┌────────

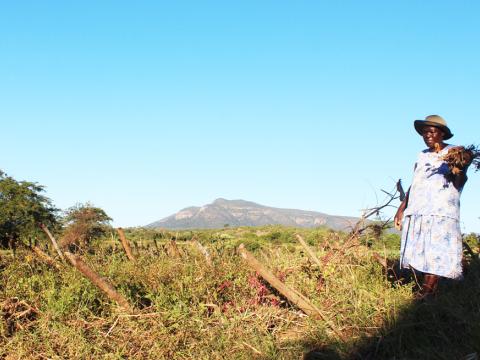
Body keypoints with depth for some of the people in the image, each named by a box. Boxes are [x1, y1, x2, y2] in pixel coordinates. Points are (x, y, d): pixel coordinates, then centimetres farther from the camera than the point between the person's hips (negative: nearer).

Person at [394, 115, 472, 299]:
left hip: (441, 212, -5)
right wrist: (401, 209, 17)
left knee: (436, 253, -12)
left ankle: (428, 289, -13)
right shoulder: (422, 156, 19)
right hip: (418, 211, 5)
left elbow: (459, 184, -6)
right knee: (420, 252, -1)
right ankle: (427, 289, 1)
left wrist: (461, 169, -28)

└────────

## Task prompt:
Write out the data once more exactly, omitting the pictures.

## Task output:
Body keypoints with depth for some of the people in the image, each named by a box. Boxes are [x1, y1, x2, y2] in pixel coordinates. Points are (x, y, d): pixel coordinates, then centimetres farther from the camera than the point between the person's hips (negative: nearer).

Person at [394, 115, 472, 299]:
left hip: (441, 212, -5)
right wrist: (401, 209, 17)
left knee: (436, 253, -12)
left ankle: (428, 289, -13)
right shoulder: (422, 156, 19)
right hip: (418, 211, 5)
left elbow: (459, 184, -6)
right knee: (420, 252, -1)
right ankle: (427, 289, 1)
left wrist: (461, 169, -28)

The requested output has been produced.